Many factors influence health, and one of the most overlooked is the environment. After living through a civil war for six years, Syrians have experienced a tremendous amount of violence. With this violence comes an increase in poverty and disease. For these reasons, common diseases in Syria are on the rise.
Not only do Syrians suffer from the stress that comes with living in a war-stricken country, but they also experience the scarcity of potable water, food and health care. The combination of this lack of resources and the grief the war’s victims deal with on a daily basis further complicates their health.
Non-communicable diseases are particularly prominent in Syrians. Non-communicable diseases are long-lasting and caused by genetics, the environment and lifestyle. In a survey based on different Syrian refugee households in Jordan, at least one resident in half the households suffered from a non-communicable disease.
Common diseases in Syria that are non-communicable include anemia, diabetes and hypertension. One study found that 48.4% of children under the age of five living in the Zaatari Syrian refugee camp suffered from anemia, as did 44.8% of women aged 15 to 49.
The key to treating these common diseases in Syria is maintaining a healthy diet and taking preventative medications. However, both of these strategies are difficult to come by for Syrians. Doctors and hospitals are often targets and victims of violence. With the destruction of hospitals, Syrians have far fewer places they can go to take care of their health.
Although some medical clinics remain functional, problems remain. Many lack supplies to accommodate the millions of people that need their help. About 60% of Syrians needing insulin to treat their diabetes are in danger due to a shortfall of the hormone.
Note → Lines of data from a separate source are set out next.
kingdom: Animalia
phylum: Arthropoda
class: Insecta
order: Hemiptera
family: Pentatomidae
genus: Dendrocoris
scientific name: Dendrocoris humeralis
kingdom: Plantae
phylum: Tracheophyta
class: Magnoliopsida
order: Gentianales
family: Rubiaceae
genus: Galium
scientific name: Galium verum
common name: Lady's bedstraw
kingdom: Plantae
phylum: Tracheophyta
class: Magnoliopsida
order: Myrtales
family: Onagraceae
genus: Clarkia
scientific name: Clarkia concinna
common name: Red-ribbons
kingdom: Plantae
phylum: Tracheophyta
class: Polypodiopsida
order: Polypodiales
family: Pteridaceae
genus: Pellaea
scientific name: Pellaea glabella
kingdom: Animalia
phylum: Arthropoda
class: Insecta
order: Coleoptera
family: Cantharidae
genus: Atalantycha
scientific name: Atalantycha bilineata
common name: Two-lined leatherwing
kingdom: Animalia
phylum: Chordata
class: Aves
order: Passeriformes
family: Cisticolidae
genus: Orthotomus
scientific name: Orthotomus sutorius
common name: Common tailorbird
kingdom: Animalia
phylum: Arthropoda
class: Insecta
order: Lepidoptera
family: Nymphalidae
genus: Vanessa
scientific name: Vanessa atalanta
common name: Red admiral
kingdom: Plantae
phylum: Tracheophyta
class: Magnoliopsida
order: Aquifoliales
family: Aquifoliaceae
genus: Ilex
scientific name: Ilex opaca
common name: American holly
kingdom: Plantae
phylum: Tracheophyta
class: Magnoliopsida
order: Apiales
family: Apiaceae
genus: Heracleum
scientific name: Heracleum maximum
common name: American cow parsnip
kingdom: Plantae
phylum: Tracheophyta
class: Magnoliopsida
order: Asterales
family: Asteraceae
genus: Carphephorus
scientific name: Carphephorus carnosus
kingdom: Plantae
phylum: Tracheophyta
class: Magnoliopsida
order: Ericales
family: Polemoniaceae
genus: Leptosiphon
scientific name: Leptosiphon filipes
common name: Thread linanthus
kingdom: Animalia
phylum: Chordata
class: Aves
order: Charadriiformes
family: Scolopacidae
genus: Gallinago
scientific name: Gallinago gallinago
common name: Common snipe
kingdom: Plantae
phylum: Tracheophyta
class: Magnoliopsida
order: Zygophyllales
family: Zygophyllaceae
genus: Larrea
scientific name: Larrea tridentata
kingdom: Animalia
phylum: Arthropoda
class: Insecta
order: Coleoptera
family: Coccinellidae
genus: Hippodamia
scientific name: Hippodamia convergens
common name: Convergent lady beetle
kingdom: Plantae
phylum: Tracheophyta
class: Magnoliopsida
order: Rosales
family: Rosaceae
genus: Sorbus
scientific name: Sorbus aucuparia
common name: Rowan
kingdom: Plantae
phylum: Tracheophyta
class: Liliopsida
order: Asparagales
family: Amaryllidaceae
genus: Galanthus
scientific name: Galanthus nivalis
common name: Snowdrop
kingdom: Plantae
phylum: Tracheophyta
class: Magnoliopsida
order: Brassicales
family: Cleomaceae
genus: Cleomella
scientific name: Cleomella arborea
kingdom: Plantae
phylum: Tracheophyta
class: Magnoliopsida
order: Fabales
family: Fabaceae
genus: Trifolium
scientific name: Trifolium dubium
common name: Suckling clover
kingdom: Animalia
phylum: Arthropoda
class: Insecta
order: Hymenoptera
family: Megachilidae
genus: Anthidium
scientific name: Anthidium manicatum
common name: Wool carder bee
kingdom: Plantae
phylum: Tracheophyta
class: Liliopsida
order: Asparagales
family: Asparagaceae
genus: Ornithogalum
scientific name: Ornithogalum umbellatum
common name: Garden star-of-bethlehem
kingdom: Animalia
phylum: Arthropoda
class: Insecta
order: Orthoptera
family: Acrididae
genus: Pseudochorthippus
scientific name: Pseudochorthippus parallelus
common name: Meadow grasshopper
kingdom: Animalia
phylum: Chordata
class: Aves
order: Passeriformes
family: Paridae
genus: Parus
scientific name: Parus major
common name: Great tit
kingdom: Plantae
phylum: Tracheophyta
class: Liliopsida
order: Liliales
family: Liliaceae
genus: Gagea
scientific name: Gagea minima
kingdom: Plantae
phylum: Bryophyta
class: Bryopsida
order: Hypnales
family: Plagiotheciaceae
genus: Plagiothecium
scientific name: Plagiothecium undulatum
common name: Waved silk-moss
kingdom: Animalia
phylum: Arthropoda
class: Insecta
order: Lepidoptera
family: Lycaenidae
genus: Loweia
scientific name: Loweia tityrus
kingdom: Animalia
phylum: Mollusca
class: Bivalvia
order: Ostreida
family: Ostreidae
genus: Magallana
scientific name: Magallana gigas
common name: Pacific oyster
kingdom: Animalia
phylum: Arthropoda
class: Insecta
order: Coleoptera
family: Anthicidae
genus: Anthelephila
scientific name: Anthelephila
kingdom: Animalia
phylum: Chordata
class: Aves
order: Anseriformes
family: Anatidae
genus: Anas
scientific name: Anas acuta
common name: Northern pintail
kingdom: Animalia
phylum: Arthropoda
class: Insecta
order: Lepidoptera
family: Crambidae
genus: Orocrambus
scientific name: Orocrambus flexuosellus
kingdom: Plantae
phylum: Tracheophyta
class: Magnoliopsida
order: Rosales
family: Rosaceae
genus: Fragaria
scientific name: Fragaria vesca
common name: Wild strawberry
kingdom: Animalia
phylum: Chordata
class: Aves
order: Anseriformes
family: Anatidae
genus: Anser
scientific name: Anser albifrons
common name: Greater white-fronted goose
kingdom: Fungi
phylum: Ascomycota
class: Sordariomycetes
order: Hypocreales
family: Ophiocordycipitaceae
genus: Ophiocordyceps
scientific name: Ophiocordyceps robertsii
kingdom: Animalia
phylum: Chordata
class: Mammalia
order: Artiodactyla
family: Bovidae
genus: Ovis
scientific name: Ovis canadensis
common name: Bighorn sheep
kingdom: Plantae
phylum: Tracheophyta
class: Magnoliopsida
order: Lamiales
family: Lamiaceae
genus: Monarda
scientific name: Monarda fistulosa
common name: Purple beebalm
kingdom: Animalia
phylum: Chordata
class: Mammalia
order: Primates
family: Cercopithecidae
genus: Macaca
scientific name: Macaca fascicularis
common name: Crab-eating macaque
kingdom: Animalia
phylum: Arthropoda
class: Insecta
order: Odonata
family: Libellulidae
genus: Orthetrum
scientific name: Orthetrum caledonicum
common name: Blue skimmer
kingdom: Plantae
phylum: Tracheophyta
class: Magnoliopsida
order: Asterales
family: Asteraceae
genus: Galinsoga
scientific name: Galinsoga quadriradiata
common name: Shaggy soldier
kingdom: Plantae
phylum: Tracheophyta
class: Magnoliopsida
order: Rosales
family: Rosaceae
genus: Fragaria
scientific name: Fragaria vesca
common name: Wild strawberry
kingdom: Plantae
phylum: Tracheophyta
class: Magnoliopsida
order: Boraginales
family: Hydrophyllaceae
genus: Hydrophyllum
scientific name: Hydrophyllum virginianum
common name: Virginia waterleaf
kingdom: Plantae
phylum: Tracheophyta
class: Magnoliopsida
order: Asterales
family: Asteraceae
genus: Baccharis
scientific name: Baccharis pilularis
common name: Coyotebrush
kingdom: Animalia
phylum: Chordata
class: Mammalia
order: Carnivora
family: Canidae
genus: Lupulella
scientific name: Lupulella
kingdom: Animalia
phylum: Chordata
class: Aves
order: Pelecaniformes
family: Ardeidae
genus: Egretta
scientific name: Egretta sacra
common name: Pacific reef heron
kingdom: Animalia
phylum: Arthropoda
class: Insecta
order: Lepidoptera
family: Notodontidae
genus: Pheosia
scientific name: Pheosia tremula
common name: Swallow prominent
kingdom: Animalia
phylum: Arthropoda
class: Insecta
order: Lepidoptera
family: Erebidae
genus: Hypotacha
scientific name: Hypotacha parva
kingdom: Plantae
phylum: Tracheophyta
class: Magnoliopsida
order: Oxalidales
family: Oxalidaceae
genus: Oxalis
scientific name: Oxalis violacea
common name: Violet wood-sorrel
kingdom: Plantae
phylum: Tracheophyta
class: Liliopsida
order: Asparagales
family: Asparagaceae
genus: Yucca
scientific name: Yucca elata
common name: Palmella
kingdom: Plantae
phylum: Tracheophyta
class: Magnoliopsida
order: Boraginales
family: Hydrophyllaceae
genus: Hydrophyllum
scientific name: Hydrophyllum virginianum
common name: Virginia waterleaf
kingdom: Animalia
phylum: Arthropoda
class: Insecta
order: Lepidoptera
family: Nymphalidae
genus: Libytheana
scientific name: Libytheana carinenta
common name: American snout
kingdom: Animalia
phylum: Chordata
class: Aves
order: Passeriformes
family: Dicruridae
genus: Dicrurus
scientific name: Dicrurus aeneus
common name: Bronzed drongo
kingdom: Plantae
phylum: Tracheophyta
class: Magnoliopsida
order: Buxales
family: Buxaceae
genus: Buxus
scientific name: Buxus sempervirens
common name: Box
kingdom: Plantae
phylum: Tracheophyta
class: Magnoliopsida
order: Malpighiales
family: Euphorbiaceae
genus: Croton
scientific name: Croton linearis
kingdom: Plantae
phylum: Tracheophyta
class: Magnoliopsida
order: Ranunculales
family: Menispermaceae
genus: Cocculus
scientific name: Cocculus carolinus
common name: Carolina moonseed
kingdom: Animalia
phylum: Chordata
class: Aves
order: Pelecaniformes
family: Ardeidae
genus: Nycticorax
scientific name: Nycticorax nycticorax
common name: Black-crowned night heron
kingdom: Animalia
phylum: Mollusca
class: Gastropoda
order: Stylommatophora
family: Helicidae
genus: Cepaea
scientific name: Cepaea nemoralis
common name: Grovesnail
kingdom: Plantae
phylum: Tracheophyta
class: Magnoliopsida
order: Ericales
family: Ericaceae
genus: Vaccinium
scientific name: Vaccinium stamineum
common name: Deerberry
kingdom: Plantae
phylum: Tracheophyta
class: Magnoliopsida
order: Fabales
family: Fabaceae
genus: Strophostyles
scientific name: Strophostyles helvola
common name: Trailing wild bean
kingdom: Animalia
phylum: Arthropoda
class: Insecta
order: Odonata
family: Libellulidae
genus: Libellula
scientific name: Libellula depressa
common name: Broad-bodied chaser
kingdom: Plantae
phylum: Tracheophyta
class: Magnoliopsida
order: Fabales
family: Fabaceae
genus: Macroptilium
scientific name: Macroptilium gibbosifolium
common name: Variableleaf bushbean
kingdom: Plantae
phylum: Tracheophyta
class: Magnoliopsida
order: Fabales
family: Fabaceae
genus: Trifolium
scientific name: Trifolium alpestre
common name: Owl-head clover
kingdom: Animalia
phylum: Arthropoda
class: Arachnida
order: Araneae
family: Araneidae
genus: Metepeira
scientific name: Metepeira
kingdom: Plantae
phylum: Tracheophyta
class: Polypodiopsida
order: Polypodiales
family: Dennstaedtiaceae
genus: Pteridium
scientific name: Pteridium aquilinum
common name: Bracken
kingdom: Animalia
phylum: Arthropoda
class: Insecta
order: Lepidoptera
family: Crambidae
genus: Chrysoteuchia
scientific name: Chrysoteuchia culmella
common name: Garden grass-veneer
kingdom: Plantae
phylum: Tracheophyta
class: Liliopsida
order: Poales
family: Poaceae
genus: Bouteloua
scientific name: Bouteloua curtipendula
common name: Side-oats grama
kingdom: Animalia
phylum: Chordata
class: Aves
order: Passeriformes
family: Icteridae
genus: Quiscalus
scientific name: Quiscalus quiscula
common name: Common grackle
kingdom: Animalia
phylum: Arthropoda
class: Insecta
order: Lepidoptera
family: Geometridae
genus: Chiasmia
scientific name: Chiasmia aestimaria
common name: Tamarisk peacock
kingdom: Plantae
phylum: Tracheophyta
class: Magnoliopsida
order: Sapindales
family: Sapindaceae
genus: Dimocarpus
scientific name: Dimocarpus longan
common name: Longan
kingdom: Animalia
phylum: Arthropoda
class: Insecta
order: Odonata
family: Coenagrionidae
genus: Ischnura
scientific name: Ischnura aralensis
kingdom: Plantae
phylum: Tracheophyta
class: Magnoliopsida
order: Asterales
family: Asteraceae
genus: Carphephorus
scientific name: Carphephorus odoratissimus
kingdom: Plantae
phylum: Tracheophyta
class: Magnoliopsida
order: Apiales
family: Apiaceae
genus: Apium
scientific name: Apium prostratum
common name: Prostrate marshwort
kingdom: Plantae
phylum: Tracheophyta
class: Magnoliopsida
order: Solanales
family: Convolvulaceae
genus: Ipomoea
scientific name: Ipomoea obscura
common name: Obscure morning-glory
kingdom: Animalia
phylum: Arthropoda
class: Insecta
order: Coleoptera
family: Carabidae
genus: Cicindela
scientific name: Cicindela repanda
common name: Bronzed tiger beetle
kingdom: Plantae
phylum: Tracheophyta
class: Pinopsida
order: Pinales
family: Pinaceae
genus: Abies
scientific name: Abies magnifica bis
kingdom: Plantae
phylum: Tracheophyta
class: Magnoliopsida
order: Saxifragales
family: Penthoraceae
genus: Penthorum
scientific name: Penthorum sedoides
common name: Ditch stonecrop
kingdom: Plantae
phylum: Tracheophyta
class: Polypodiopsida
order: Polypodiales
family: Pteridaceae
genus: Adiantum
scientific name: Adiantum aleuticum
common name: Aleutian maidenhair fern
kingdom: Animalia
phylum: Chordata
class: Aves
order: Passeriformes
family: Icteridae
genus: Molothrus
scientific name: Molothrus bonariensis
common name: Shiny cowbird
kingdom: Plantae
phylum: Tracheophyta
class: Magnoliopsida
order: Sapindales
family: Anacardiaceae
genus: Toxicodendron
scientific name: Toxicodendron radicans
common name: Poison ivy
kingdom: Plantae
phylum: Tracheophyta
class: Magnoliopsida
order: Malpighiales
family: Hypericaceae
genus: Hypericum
It is difficult for Syrians to overcome their health issues due to everything that is happening in their country. That being said, others are taking the initiative to help. The World Health Organization has submitted requests to the Syrian government to provide desperately needed medical supplies.
Syrians are in a critical situation now, especially with their health at risk. However, with the proper resources and aid, life will improve for Syrians.